As Wall Street wrestles with the limits of the AI boom, some entrepreneurs are doubling down on industries that may lack flash but can shine under the right growth strategy. Enter Brad Jacobs, a veteran dealmaker who has built a reputation for turning overlooked, fragmented sectors into high-preforming, scalable companies.
All eyes are now on his latest venture, QXO, Inc.
Jacobs is working to reshape the building-products distribution business using the same roll-up blueprint that helped scale United Rentals and XPO Logistics into multibillion-dollar companies.
The playbook, in short, centers on buying up regional distributors, integrating them into a unified network, and layering in advanced logistics.
Analysts say Jacobs has refined this model to such an extent that many investors believe the projected $7.4 billion company could become his next big win.
“Jacobs faces strong competitive forces in a cyclical industry, but his acquisition discipline and integration track record speak for themselves,” said David MacGregor, analyst at Longbow Research.
At the Economic Club of New York Tuesday, Jacobs downplayed competitive risk and cast the building-products sector as a “safe bet” compared with frothier AI-driven firms.
After reviewing 600 companies across 55 industries, he said building products like roofing and insulation was the only one to “check every box” with predictable long-term demand amplified by the U.S. housing shortage and a fragmented landscape ripe for consolidation.
The transformation at QXO became most visible in its third-quarter 2025 earnings, its first full quarter reflecting the $11 billion acquisition of Beacon Roofing Supply, the company’s largest move to date.
Net sales surged to $2.73 billion from just $13 million a year earlier. The company posted a GAAP loss due to acquisition and integration expenses but delivered strong adjusted profitability, easing early concerns about execution risk.
Investors have reacted positively. QXO shares are up 20.4% year-to-date, even as analysts understand the company is still very much in its early stages.
Competition no less remains an unavoidable factor.

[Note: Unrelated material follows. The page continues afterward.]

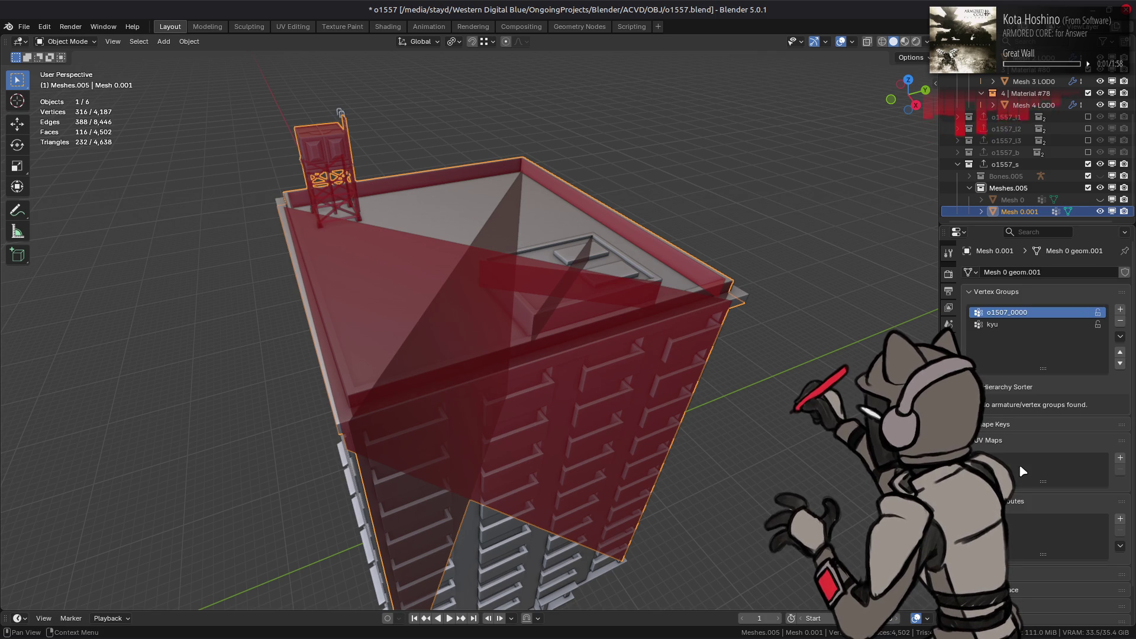
scroll(1016, 441, "down", 2)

In June, QXO’s roughly $5 billion unsolicited offer for GMS Inc. was outbid by Home Depot’s SRS Distribution, which secured the deal at $5.5 billion. Jacobs brushed off the loss, noting that Home Depot must decide whether a deeper move into distribution aligns with its long-term strategy.
“Even if they become a competitor for the pro customer, that’s just one segment of a much broader market,” he said at the city luncheon.
Jacobs argues that QXO’s edge isn’t about outbidding rivals but about disciplined dealmaking and the operational lift that comes from weaving separate businesses into a high-efficiency platform.
He is also bullish on AI’s potential to disrupt virtually every industry and says he is eagerly employing AI tools to his own distribution infrastructure to accelerate his trajectory as the “fastest growing distributor over the next five or ten years.” He has publicly targeted $50 billion in revenue within a decade, a goal that will undoubtedly require a steady pace of acquisitions.
“Jacobs sticks to a strict acquisition discipline and has repeatedly shown he can integrate deals and drive efficiencies,” MacGregor said. But investors will expect follow-through. To maintain confidence, he added, QXO will need to demonstrate “a relatively stable cadence of transactions” as it builds toward scale.